Het domeinconflict tussen de:
A. Europese en de juridische rationaliteit.
B. Economische en de politieke rationaliteit.
C. Technische en wetenschappelijke rationaliteit.
D. Juridische en de politieke rationaliteit
D. Juridische en de politieke rationaliteit
Onderzoek van Tyler laat zien dat de bereidheid van burgers om regels na te leven
samenhangt met hoe ze worden behandeld door de instanties. In het bijzonder blijkt uit
empirisch onderzoek dat deze bereidheid samenhangt met onder meer onpartijdige,
zorgvuldige behandeling, gehoord worden en een consistente gedragslijn. Het theoretisch
begrip dat in de literatuur voor deze behandeling wordt gebruikt is:
A. ‘Procedural justice’.
B. ‘Moral intuition’.
C. ‘New public management’.
D. ‘Legal consciousness’.
A. ‘Procedural justice’.
Van welke ontwikkeling is het nieuwe artikel 429ter een voorbeeld? (bijlage 1)

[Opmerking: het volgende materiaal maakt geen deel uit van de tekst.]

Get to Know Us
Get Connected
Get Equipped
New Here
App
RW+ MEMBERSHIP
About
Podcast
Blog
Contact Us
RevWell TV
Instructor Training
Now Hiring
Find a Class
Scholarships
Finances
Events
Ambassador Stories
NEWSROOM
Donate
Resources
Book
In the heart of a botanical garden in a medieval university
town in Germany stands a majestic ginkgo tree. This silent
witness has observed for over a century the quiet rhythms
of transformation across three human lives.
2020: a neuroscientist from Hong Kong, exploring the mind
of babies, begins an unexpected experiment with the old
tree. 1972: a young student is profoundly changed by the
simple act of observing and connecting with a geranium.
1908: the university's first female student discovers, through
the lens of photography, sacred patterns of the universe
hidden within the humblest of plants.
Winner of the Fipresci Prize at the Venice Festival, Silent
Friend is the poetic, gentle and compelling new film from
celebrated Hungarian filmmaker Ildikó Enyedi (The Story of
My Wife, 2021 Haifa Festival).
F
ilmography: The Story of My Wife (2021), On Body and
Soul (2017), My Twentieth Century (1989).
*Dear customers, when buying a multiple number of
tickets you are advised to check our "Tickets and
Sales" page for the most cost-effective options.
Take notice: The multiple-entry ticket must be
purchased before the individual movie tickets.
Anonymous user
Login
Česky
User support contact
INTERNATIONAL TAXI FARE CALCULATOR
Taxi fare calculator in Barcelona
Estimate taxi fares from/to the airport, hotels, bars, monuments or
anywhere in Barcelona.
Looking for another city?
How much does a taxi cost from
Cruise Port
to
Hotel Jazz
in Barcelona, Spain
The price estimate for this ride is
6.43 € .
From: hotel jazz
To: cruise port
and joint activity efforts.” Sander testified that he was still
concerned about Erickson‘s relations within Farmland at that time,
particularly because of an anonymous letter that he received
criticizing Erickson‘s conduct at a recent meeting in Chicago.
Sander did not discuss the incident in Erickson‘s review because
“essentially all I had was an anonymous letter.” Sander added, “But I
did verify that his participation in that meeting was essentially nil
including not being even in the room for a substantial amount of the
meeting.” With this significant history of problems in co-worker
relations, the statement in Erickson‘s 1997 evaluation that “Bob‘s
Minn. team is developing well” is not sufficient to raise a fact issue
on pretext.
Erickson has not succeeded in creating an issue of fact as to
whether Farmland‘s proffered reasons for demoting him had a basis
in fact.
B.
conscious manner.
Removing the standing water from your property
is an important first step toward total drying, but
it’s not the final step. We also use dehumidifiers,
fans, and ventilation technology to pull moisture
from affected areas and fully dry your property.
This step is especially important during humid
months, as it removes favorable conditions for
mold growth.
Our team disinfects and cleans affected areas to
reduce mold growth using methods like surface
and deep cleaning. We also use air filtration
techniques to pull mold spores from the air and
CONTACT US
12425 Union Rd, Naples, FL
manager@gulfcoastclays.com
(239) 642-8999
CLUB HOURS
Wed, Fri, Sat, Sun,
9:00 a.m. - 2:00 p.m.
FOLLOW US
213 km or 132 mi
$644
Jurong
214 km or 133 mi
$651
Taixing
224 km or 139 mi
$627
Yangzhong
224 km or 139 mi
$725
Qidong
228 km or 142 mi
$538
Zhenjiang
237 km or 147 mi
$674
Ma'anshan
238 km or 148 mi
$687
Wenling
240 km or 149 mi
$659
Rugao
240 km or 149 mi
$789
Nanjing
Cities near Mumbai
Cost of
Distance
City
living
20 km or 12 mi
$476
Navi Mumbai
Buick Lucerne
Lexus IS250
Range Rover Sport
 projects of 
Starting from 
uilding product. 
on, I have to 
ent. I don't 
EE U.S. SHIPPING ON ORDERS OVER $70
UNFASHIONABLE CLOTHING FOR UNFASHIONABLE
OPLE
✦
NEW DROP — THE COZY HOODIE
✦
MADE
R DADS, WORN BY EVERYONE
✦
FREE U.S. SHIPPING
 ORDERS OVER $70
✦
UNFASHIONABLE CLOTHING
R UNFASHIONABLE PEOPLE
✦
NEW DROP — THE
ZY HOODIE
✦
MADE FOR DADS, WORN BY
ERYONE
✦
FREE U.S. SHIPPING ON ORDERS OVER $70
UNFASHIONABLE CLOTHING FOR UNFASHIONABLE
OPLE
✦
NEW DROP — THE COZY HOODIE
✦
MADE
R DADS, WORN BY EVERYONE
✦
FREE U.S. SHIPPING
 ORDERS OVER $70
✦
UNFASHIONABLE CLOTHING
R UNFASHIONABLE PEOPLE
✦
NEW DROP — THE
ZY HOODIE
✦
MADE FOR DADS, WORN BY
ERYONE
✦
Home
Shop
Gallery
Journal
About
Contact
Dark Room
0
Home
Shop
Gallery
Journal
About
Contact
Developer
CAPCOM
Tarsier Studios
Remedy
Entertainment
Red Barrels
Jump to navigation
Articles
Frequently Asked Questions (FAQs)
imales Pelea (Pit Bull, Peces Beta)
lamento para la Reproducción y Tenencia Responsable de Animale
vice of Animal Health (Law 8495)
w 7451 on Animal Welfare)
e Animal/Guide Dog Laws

A. Een groeiend uitvoeringstekort
B. Toenemende juridisering
C. Een groeiend handhavingstekort
D. Een groeiend rechtsstaattekort
B. Toenemende juridisering
Stel dat het nieuwe artikel 429ter wordt ingevoerd. Welke extra discrepantie tussen
hoofdkleuren in het rechtsstaatprisma verwacht u op grond van het empirisch onderzoek in
het boek? (bijlage 1)
A. Discrepantie tussen de juridische en de sociaalwetenschappelijke hoofdkleur, omdat
dit artikel op geen enkele manier steunt op de normatieve institutionele orde in
Nederland.
B. Discrepantie tussen sociaalwetenschappelijke en bestuurswetenschappelijke
hoofdkleur, omdat dit artikel wel gegrond is in de normatieve institutionele orde in
Nederland, maar politie en BOA’s het gewoon niet gaan uitvoeren.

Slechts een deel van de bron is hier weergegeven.